2.10.1. Yurt İçinde Yapılan Çalışmalar

Araştırma ile ilgili gerekli kaynak taraması yapılmıştır. Kaynak tarama sonucunda elde edilen bazı araştırmalar aşağıda sunulmuştur.

Alan (2017), fen bilgisi öğretmen adaylarının bütünleşik öğretmenlik bilgilerini desteklemek amacıyla gerçekleştirilen STEM uygulamalarının, öğretmen adaylarının bilimsel süreç becerilerine, problem çözme becerilerine ve STEM öğretimi yönelim düzeylerine etkisini incelemiştir. Çalışma karma yöntem desenlerinden yakınsayan paralel desen çerçevesinde gerçekleştirilmiş olup, 2016-2017 Eğitim Öğretim Yılı Elazığ İli Fırat Üniversitesi’nde öğrenim görmekte olan 31 deney, 31 kontrol grubu olmak üzere toplam 62 fen bilgisi öğretmen adayı ile gerçekleştirilmiştir. Çalışmanın hipotezlerini test etmek için, ANCOVA analizi yapılmıştır. ANCOVA sonuçlarına göre, gerçekleştirilen STEM uygulamasının, deney grubu fen bilgisi öğretmen adaylarının, STEM uygulamasının gerçekleştirilmediği kontrol gurubu fen bilgisi öğretmen adaylarına oranla bilimsel süreç becerilerinin ve problem çözme becerilerinin gelişmesinde etkili olduğu, ancak STEM öğretimine yönelim düzeylerinde etkili olmadığı görülmüştür. Çalışmanın nitel verilerinde öğretmen adaylarının süreç boyunca

deney tasarlama, tahminlerde bulunma, gözlem yapma gibi bilimsel süreç becerilerinde gelişme olduğu, çalışma boyunca birçok problemle karşılaştıkları ve farklı bakış açıları ile bu problemlere yönelik çözümler geliştirdikleri tespit edilmiştir. Öğretmen adayları STEM disiplinlerinin entegrasyonu için Algodoo yazılımının iyi bir araç olduğunu ifade etmişlerdir. Öğretmen adayları STEM Eğitiminin kendileri için gerekli ve önemli olduğunu, farklı disiplinlerin bir araya gelmesiyle çok daha güzel ürünlerin ortaya çıktığını fakat dört disiplinin entegrasyonunun kolay olmadığını belirtmişlerdir. Gözlem formundan elde edilen, öz, akran ve hoca değerlendirmeleri sonucunda yapılan betimsel istatistik verilerine göre en yüksek ortalamanın fen boyutuna ait olduğu en düşük ortalamalanın ise matematik boyutuna ait olduğu tespit edilmiştir.

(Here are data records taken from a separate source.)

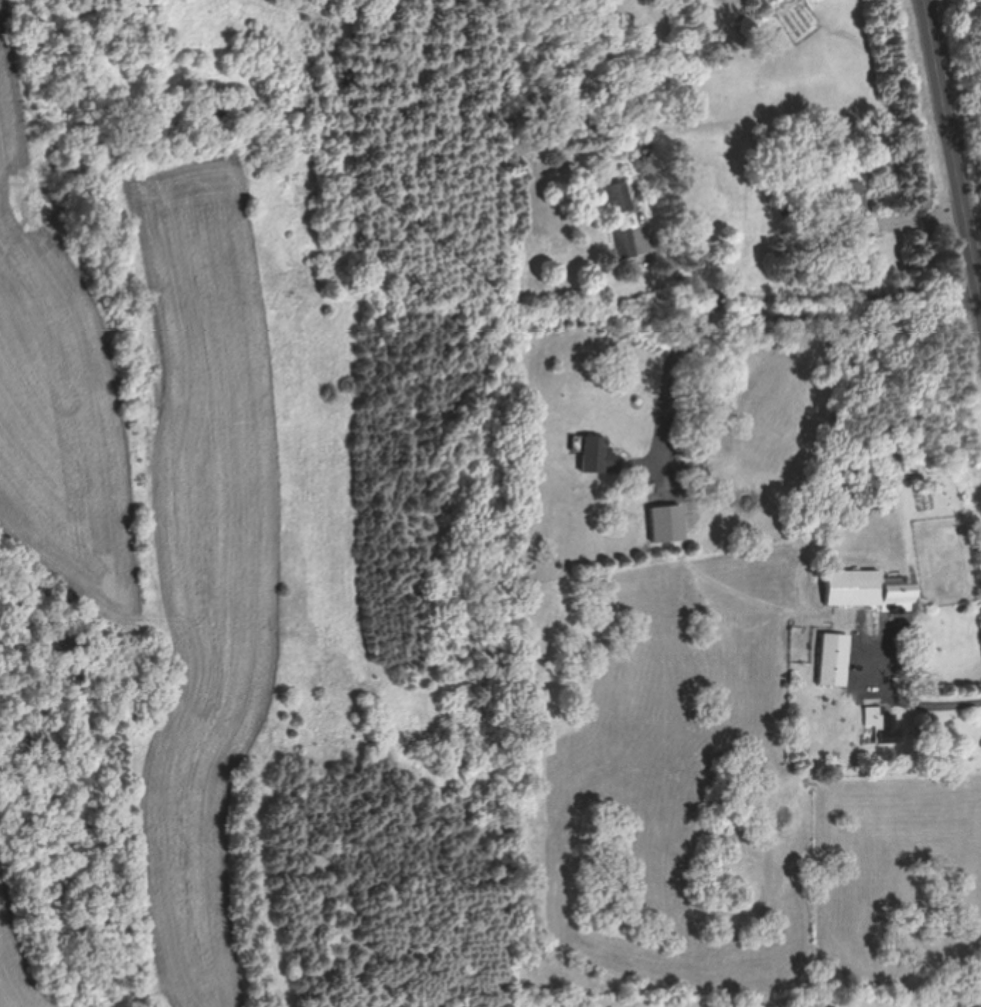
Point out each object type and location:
park: (962, 96)
road: (953, 144)
building: (615, 195)
building: (863, 207)
building: (625, 242)
road: (821, 293)
road: (769, 307)
building: (600, 453)
building: (870, 589)
building: (834, 659)
road: (912, 700)
building: (874, 712)

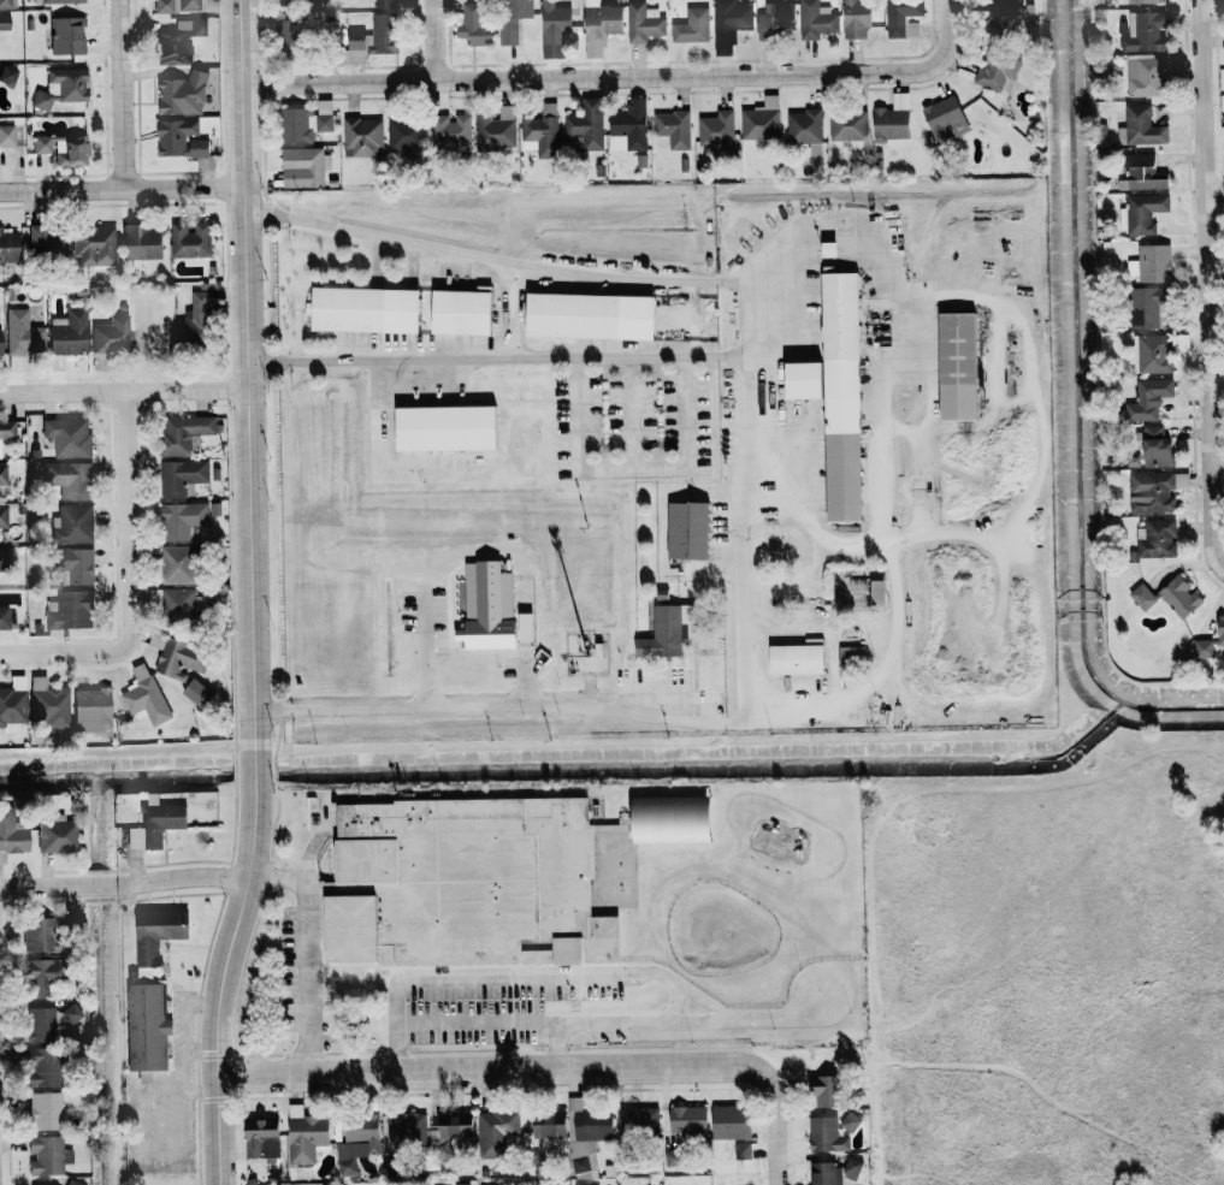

Gencer (2015), “Fen Eğitiminde Bilim ve Mühendislik Uygulaması: Fırıldak Etkinliği” adlı çalışmayla amaçlanan fırıldak etkinliğini kullanarak mühendislik ve bilim etkinlikleri arasındaki asıl farkları ortaya çıkarmaktır. Bu etkinlik sayesinde öğrencilerin öncelikle bilimsel bir soruyla başlaması ve sorgulama yapabilecekleri değişkenleri belirleyip kontrol edebilecekleri, tekrar tekrar test edebilecekleri, verileri analiz edebilecekleri ve sunabilecekleri kapasitede becerileri içeren bir bağlam meydana getirmektir. Fırıldak etkinliğine bilimsel sorgulama aşamalarını barındıran mühendislik uygulamaları eklenerek, mühendislik tasarım aşamalarının temel ilkeleri yansıtılmıştır. Çalışmanın uygulanması aşamasında Bilim ve mühendislik uygulaması olarak Türkçeye uyarlanan fırıldak etkinliğinin pilot uygulaması; Tekirdağ ili, Saray ilçesindeki bir ortaokulda öğrenim gören 7. sınıf öğrencileri ile gerçekleştirilmiştir. Yapılacak uygulamalar doğrultusunda 30 öğrenciden oluşan sınıf altı eş gruba ayrılmıştır. Üç ders saati olan uygulama süresi aşağıda verilen basamaklar için yaklaşık 15-20 dakika arasında bir zaman gerekmektedir. Araştırmacının gözlemleri ve diğer grupların cevapları da dikkate alınarak basamaklar aşağıdaki gibi tanımlanmıştır:

1) Bilimsel süreç, soru sormakla başlar

2) Bilimsel süreçte sorgulama önemlidir. Bu basamakta, değişkenler üzerinde değişiklik yaparak çıktılarını gözlemleyebileceğimiz ve değişkenleri test ediebileceğimiz bilimsel sorgulama gerçekleşir.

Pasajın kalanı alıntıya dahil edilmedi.